Statistics Colloquium : Dr. Arkaprava Roy
Duke University
Title: Factor models for multigroup data
Abstract: Many modern data sets require inference methods that can estimate the shared and individual-specific components of variability in collections of matrices that change over time. Promising methods have been developed to analyze these types of data in static cases, but very few approaches are available for dynamic settings. To address this gap, we consider novel models and inference methods for pairs of matrices in which the columns correspond to multivariate observations at different
time points. In order to characterize common and individual features, we propose a Bayesian dynamic factor modeling framework called Time Aligned Common and Individual Factor Analysis (TACIFA) that includes uncertainty in time alignment through an unknown warping function. We provide theoretical support for the proposed model, showing identifiability and posterior concentration. The structure enables efficient computation through a Hamiltonian Monte Carlo (HMC) algorithm. We show excellent
performance in simulations, and illustrate the method through application to a social synchrony experiment.

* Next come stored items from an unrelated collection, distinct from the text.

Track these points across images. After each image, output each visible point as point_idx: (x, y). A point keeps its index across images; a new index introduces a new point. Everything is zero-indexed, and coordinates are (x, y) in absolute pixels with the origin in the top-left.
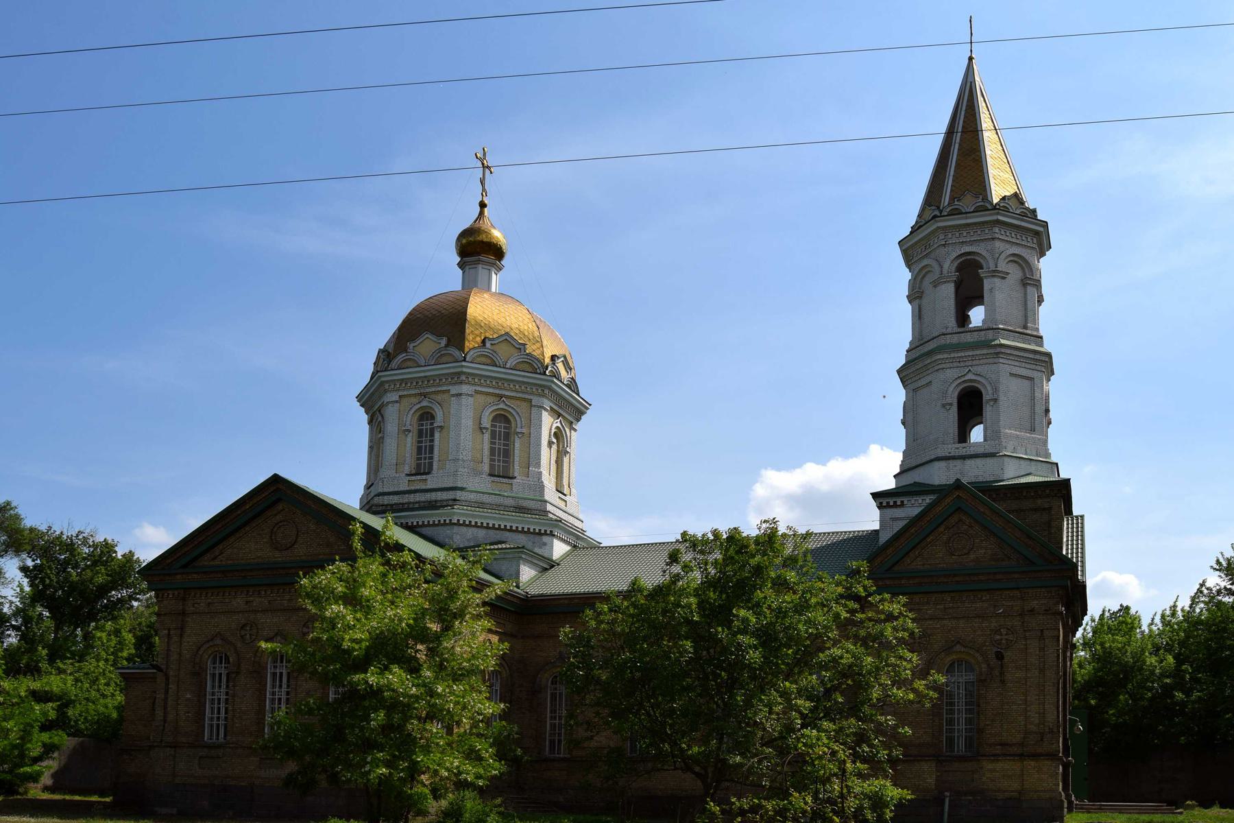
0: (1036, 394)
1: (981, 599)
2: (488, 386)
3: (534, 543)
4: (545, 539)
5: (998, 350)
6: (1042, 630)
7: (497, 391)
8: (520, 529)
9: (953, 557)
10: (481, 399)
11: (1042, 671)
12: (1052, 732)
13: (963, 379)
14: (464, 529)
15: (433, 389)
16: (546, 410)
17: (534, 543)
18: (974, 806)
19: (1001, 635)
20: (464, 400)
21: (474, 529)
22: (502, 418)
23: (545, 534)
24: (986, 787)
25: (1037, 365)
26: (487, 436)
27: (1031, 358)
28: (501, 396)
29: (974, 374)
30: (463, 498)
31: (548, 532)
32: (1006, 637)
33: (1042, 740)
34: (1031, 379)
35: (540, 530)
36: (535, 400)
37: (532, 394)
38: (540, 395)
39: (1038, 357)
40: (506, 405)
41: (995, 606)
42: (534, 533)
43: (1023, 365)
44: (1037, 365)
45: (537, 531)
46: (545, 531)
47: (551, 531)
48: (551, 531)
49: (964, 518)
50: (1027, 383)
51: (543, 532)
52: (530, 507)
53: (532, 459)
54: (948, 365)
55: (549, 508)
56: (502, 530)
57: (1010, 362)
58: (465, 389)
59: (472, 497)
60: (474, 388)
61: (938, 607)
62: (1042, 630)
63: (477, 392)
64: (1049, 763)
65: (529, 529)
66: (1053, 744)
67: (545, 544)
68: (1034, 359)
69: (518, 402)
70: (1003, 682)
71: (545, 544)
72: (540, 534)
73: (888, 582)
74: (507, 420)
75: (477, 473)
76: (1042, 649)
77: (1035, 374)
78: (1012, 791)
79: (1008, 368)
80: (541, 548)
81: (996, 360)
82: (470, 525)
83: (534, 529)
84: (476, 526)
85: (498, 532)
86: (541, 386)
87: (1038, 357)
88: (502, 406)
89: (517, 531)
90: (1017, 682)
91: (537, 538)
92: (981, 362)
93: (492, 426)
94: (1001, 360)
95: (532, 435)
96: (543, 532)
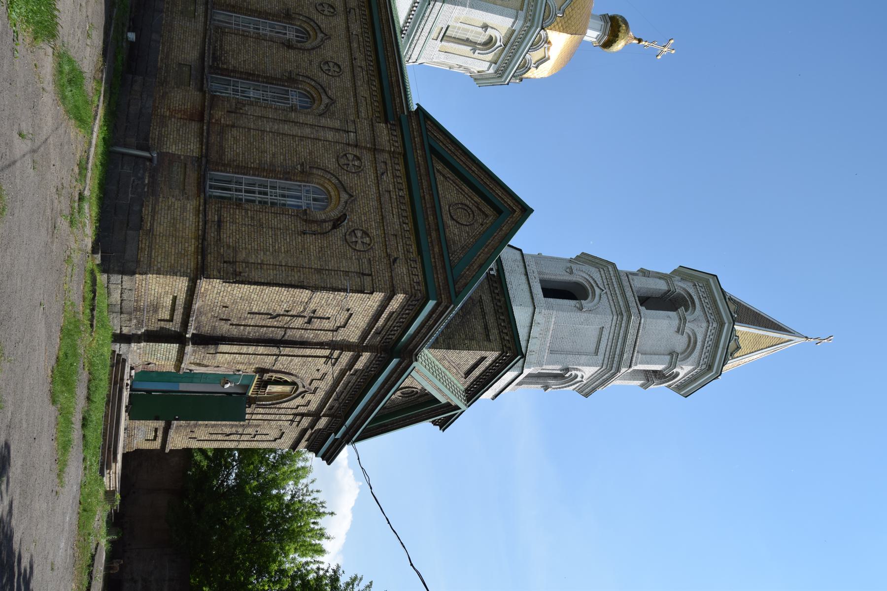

https://arxiv.org/abs/1904.12103
Factor analysis is routinely used for dimensionality reduction. However, a major issue is `brittleness’ in which one can obtain substantially different factors in analyzing similar datasets. Factor models have been developed for multi-study data by using additive expansions incorporating common and study-specific factors. However, allowing study-specific factors runs counter to the goal of producing a single set of factors that hold across studies. As an alternative, we propose a class of Perturbed Factor Analysis (PFA) models that assume a common factor structure across studies after perturbing the data via multiplication by a study-specific matrix. Bayesian inference algorithms can be easily modified in this case by using a matrix normal hierarchical model for the perturbation matrices. The resulting model is just as flexible as current approaches in allowing arbitrarily large differences across studies, but has substantial advantages that we illustrate in simulation studies and an application to NHANES data. We additionally show advantages of PFA in single study data analyses in which we assign each individual their own perturbation matrix, including reduced generalization error and improved identifiability.